[TEXT BLOCK]:
###

Thursday report later.
Another year, another USENIX, though this time without jet lag or TSA grief or any of that. There’s something to be said for that, though I think it would have been easier to deal with the stack of books I wound up with after the game show if I’d had a hotel room to dump them in and a suitcase to pack them in.
This year’s schedule was odd. Instead of the old 2/3 or 3/3 tutorial/technical split of days, they had 6 days of tutorials and 5 days of technical sessions that overlapped, and you could register for a mix of them.
I’m not sure how I feel about the new scheme yet; they did use the extra time to put together one-day mini-tracks for things like Extreme Linux and the like, and each day had a mini-keynote (all of which I liked, and which were worth slogging over to Copley even in rush-hour T conditions) instead of One Big Keynote. However, it seemed like there was less going on at any given time (fewer conflicts, but fewer options if you weren’t interested in either main track) and as Camilla mentions the vendor displays have been really sparse lately, so my old trick of “hmm, that session looks like a good time to collect vendor giveaways” no longer works.
(When the entire set of book publishers is smaller than the O’Reilly booth used to be, and the rest of the vendor display is less than a dozen tables spread around the perimeter of a portion of the exhibit hall that used to be packed full….)
I decided to bug out early on the last day; I was short on sleep and figured I wouldn’t be likely to have much attention span for the last couple of sessions. I grabbed a quick lunch, did some browsing through the Upper Newbury Music Trifecta (CD Spins, Newbury Comics, Virgin Megastore), and then hopped on the T. I figured I’d swing by CambridgeSide to see if Best Buy had a CD I wanted cheaper than either Newbury or Virgin, then head to the office to clear out the backlogged email so I wouldn’t feel quite as guilty about it over the weekend, and gave me a chance to scope out the shuttle bus between Gov’t Center and Lechmere as well.

###

[DATA TO EXAMINE]:
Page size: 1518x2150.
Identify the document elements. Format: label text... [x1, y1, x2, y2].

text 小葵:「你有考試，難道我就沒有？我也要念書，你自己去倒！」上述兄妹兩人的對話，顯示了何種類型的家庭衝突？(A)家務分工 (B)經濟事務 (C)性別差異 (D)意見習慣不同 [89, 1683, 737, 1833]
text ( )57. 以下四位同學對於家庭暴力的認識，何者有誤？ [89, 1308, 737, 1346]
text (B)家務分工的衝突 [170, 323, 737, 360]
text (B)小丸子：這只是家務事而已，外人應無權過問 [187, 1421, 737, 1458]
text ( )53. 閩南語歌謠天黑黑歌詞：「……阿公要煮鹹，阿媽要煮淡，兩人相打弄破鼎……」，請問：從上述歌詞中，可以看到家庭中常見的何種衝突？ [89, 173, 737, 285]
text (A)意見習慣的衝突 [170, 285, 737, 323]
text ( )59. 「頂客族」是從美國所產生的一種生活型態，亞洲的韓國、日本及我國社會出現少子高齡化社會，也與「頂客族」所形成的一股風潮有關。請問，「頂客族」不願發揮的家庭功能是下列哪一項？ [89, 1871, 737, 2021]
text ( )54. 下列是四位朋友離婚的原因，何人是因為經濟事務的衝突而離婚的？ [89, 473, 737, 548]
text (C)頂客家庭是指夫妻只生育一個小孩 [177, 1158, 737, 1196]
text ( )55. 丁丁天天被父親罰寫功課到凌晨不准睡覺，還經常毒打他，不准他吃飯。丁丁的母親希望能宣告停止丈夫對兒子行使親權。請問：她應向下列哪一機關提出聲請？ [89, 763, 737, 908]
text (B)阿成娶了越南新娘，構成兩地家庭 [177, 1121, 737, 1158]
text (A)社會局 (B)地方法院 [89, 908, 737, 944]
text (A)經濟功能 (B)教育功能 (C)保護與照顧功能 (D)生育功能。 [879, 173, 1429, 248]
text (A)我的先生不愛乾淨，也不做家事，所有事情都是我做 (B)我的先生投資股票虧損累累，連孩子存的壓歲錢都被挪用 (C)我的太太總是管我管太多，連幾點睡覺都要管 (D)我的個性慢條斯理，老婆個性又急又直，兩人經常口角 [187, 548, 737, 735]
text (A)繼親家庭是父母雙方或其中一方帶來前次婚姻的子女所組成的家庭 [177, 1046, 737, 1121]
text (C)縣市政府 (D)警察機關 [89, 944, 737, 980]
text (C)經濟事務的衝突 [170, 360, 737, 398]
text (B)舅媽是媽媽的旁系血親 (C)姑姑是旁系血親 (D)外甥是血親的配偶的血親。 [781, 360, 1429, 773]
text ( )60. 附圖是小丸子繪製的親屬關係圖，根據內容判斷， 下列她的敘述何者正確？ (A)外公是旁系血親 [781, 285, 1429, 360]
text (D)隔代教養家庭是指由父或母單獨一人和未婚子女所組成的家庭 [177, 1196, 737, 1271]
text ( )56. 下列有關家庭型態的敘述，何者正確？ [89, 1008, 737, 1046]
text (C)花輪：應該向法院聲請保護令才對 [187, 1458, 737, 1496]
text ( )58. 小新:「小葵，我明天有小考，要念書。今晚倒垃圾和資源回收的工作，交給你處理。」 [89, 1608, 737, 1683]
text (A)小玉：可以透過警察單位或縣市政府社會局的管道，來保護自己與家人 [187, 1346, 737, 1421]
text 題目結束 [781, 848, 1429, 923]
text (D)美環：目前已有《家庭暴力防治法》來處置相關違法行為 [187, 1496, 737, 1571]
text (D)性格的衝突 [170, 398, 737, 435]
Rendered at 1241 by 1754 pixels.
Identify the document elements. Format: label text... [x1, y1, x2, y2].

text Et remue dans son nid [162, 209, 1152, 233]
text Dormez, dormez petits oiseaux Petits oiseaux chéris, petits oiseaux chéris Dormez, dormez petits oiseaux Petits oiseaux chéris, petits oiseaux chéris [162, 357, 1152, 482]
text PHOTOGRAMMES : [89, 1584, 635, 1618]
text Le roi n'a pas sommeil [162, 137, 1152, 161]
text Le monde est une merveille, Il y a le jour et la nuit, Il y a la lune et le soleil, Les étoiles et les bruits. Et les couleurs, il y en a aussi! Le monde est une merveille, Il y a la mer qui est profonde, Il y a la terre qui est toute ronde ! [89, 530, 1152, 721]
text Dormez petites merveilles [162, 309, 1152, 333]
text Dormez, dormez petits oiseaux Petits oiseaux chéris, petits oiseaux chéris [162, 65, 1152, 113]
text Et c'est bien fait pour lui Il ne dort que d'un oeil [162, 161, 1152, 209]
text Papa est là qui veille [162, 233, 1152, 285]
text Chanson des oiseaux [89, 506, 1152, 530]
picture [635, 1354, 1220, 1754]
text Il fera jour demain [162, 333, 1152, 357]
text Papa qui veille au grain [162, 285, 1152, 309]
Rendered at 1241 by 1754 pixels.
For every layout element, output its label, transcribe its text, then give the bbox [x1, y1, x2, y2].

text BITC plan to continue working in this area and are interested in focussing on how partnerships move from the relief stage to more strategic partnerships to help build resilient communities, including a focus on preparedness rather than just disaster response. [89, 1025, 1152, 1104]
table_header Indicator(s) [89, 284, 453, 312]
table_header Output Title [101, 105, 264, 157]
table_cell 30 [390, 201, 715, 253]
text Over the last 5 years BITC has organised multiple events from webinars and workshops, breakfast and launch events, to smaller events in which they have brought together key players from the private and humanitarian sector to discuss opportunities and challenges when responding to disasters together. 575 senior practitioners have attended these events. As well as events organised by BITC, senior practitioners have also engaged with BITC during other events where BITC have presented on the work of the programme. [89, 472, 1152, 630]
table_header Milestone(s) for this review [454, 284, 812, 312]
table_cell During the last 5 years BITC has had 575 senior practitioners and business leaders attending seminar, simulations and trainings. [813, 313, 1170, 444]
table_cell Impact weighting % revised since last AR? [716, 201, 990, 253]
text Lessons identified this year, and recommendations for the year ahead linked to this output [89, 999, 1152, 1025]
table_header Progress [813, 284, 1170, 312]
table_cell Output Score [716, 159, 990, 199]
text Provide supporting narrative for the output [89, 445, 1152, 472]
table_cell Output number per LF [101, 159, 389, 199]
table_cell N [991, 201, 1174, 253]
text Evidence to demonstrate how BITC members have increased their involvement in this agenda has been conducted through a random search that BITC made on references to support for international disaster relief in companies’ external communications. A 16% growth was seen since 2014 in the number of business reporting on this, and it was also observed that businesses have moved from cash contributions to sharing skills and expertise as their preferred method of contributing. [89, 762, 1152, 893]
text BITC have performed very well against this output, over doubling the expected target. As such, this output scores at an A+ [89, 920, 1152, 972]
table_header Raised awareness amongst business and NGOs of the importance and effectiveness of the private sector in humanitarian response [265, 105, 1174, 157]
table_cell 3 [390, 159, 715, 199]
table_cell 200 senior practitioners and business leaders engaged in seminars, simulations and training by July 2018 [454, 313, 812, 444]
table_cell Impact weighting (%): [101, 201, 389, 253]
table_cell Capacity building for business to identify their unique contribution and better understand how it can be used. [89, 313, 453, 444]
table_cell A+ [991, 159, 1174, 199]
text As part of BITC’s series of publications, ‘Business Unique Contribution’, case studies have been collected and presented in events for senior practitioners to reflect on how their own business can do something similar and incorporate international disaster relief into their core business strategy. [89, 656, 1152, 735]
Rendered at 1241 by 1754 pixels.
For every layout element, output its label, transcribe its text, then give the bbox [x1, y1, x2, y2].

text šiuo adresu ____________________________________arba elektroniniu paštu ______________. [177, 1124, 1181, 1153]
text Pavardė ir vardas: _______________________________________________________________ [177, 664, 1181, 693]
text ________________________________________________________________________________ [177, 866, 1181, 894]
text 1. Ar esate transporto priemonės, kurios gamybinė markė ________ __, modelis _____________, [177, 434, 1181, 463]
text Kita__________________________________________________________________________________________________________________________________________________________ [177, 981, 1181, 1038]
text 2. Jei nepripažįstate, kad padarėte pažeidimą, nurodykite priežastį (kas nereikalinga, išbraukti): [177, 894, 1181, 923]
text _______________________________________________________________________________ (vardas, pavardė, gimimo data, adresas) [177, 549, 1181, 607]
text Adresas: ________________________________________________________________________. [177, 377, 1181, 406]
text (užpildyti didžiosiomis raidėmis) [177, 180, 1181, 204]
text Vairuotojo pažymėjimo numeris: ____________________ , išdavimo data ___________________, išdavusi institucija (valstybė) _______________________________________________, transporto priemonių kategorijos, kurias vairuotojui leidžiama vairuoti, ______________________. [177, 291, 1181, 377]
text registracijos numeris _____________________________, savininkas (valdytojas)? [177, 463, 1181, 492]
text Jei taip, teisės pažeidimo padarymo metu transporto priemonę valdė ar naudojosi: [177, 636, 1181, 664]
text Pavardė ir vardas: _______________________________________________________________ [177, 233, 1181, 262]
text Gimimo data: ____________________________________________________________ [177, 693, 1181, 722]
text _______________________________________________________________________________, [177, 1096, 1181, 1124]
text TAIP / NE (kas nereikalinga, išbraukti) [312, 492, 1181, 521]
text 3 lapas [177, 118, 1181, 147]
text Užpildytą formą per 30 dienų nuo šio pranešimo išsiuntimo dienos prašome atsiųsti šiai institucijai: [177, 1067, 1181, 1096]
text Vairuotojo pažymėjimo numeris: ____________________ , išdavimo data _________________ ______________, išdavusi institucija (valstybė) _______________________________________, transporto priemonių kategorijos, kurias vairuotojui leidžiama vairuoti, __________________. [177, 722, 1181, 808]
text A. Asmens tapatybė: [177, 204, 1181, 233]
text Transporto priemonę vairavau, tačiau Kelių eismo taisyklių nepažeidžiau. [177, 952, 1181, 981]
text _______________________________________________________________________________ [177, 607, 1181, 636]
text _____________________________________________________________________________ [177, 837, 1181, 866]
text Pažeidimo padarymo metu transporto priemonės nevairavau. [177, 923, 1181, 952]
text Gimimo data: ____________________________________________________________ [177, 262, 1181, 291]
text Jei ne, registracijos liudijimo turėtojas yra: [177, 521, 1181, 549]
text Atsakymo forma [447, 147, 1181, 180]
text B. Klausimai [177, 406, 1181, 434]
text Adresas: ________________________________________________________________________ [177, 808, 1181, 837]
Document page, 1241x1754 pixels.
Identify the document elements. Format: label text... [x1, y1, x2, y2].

###

[WORK TO COMPLETE]:
**1)** According to the USENIX report, how many days of technical sessions did this year's schedule have?
**2)** Rewrite the USENIX report from "Another year, another" up to and including "mix of them.", changing "suitcase" to "duffel bag".
The items after the USENIX report are separate material and have nothing to do with it.

[SOLUTIONS TO THE EXERCISE]:
**1)** Five days.

**2)**
Another year, another USENIX, though this time without jet lag or TSA grief or any of that. There’s something to be said for that, though I think it would have been easier to deal with the stack of books I wound up with after the game show if I’d had a hotel room to dump them in and a duffel bag to pack them in.
This year’s schedule was odd. Instead of the old 2/3 or 3/3 tutorial/technical split of days, they had 6 days of tutorials and 5 days of technical sessions that overlapped, and you could register for a mix of them.